=== Begin Enclosure ===
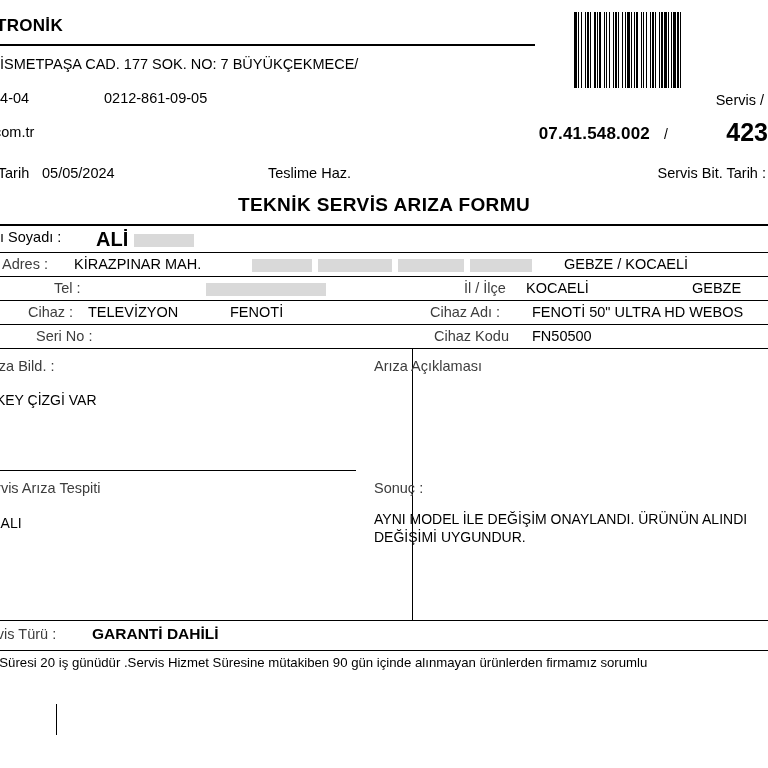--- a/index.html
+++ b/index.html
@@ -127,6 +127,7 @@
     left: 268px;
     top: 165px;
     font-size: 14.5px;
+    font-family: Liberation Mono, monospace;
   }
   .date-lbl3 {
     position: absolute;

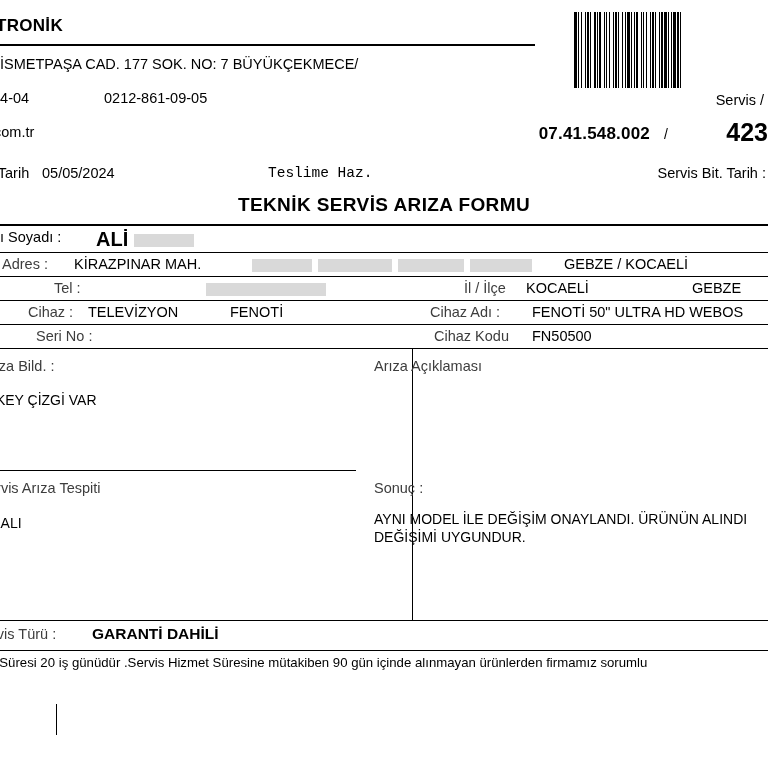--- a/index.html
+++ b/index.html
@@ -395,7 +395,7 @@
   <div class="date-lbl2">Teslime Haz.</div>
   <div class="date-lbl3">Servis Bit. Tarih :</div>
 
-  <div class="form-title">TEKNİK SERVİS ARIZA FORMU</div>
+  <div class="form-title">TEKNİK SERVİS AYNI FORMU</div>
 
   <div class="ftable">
=== End Enclosure ===
YOUR GOAL
Collect every line with the string "TEKNİK" from the records, and copy each.

TASK OUTPUT
-  <div class="form-title">TEKNİK SERVİS ARIZA FORMU</div>
+  <div class="form-title">TEKNİK SERVİS AYNI FORMU</div>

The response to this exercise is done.